Bien longtemps que je n'ai plus entendu cette phrase de la part de ma mère, et de qui que ce soit d'autre par ailleurs. Pendant que je me fais chauffer de l'eau pour cuire des pâtes, il m'arrive couramment de faire le récapitulatif des petites attentions qui ne font plus partie de ma vie, maintenant que je ne cesse de voyager entre la France et l'Europe. Au bout du téléphone, ma grand-mère me récite le contenu d'une énième journée remuée par les rendez-vous médicaux à l'issue indécise :

-          « Avec toute cette aventure, je n'ai pas eu l'occasion d'enfiler ma jambe. C'est ta mère qui s'est chargée de pousser la chaise roulante dans tous les départements de l'hôpital Philippe Canton de Nancy ».

Aussitôt le commentaire parvenu à l'entrée de mes oreilles, aussitôt une avalanche de pensées, gelées, comme la neige dégringolant d'un versant, rendent imperméables mes tympans à la discussion. Conversation, d'ailleurs, qui dégringole soudainement vers un monologue conduit par ma grand-mère, bien déterminée à être pointilleuse dans le déroulé de son récit.

-          « Les aides-soignantes du département des maladies infectieuses m'épatent. Il n'y en a pas une qui a manqué de me saluer par mon prénom et avec de grands sourires. Je suis sûre qu'ils étaient francs. Je me sens bien ici », se souvient-elle avec optimisme, et surtout difficulté.

Je ressens au tempo de sa voix qu'elle cherche à nommer le personnel soignant sans y parvenir. La connaissant, elle doit s'en vouloir, car, contrairement à ma grand-mère, les filles du service ont naturellement gardé en mémoire l'identité civile de ma petite mamie. Sachant qu'elle a enduré plus de quatre-vingts tours de Soleil à ce jour, je me mets logiquement à acquiescer intérieurement qu'elle n'a pas à s'inquiéter de l'état de marche de sa mémoire. Je sais néanmoins qu'elle ne s'empêchera pas de faire une allusion à la maladie d'Alzheimer avant de raccrocher, ce fléau qui a précipité tant d'amies de mon octogénaire préférée six pieds sous terre avant l'heure.

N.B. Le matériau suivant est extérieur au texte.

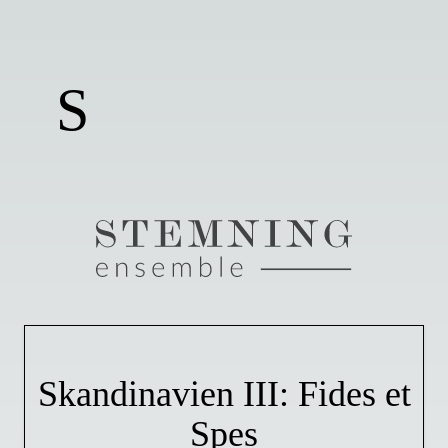
S
Skandinavien III: Fides et
Spes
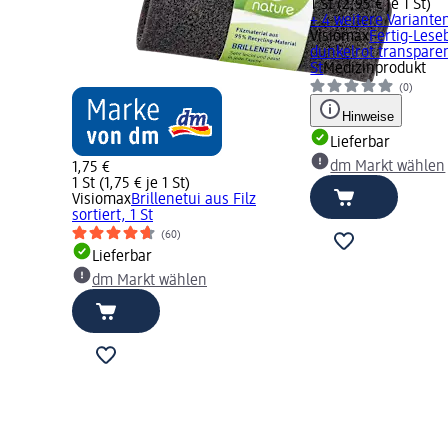
1 St (2,95 € je 1 St)
+ 4 weitere Variante
Visiomax
Fertig-Leseb
dunkelrot transparen
St
Medizinprodukt
(0)
Hinweise
Lieferbar
dm Markt wählen
1,75 €
1 St (1,75 € je 1 St)
Visiomax
Brillenetui aus Filz
sortiert, 1 St
(60)
Lieferbar
dm Markt wählen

En ce moment, je me rappelle constamment d'une maxime apprise étant enfant qui dit : « On n'est pas venus sur Terre pour oublier ce que l'on fait ». Je dois sa pérennité dans mon esprit à ma grand-mère, qui me l'a justement répétée dès que l'opportunité s'y prêtait. Et le côté mystique de la petite phrase m'a été suffisamment frappant pour que je décide, inconsciemment, de l'intégrer comme une façon de désépaissir le brouillard permanent qui accompagne les raisons de notre passage sur Terre. Je suppose même que la volonté inhérente de ma grand-mère, à faire mention de son intérêt absolu pour la santé mentale, lui a permis de demeurer combative, et empreinte d'espérances, quand tout le reste foutait le camp. Après tout, il est peut-être plus facile de se lever du bon pied lorsque l'on a plus qu'une jambe.

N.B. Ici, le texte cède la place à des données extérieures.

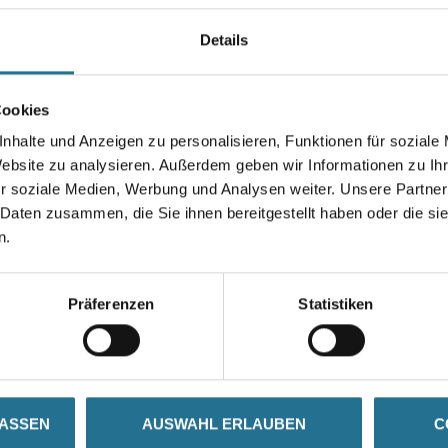
0,5 l UltraFix, sowie alle
anderen Entlacker in Musterdos
Details
Farbtonbezeichnung
Cookies
nhalte und Anzeigen zu personalisieren, Funktionen für soziale
Website zu analysieren. Außerdem geben wir Informationen zu I
r soziale Medien, Werbung und Analysen weiter. Unsere Partner
Umrechnungsfaktoren
 Daten zusammen, die Sie ihnen bereitgestellt haben oder die s
n.
Präferenzen
Statistiken
SATZINFOS
GEFAHRENHINWEISE
DAT
LASSEN
AUSWAHL ERLAUBEN
C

Ah ! Je n'entends plus de bruit de l'autre côté du fil ! Le point final de ce soliloque vient d'être marqué. Je reprends mes esprits quasiment instantanément. Ma mamie détient décidément un don fantastique. Celui d'attiser des réflexions en tous genres à émerger quelque part à l'intérieur de mon corps, dès que je lui adonne tout mon temps de parole. Si je me nourrissais véritablement de tous ses récits, je partagerais la plupart de mon temps libre entre le diététicien et la salle de sport, afin d'évacuer tant bien que mal tout le surpoids emmagasiné. Quelques expressions d'amour échangées plus tard en guise de salutations, et je remis mon téléphone sur le rebord de la fenêtre, puis j'attardai mon regard à son travers.

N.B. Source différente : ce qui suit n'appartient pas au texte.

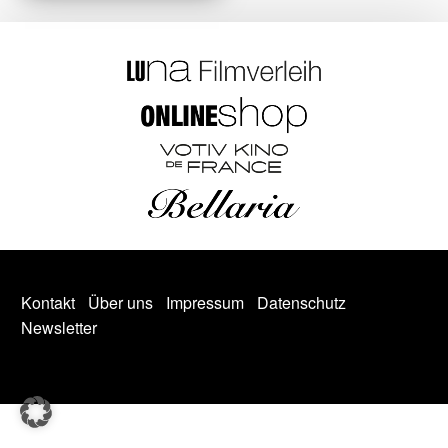
Kontakt
Über uns
Impressum
Datenschutz
Newsletter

Par-delà le carreau du quatrième et dernier étage, je peux observer, sans peur de me faire épier en retour, mon voisinage, qui vit manifestement davantage dans la cour intérieure de l'immeuble que dans leurs appartements respectifs. Je n'avais jamais connu pareil bâtiment résidentiel auparavant. C'est-à-dire conçu à partir d'un espace en commun, exclusivement en intérieur et au-dedans de la structure. Il paraît, d'après les discussions que j'ai pu mener avec les rarissimes Hongrois d'accord pour me parler, que cette disposition est typique de Budapest, la ville qui m'accueille pour les deux tiers de l'été.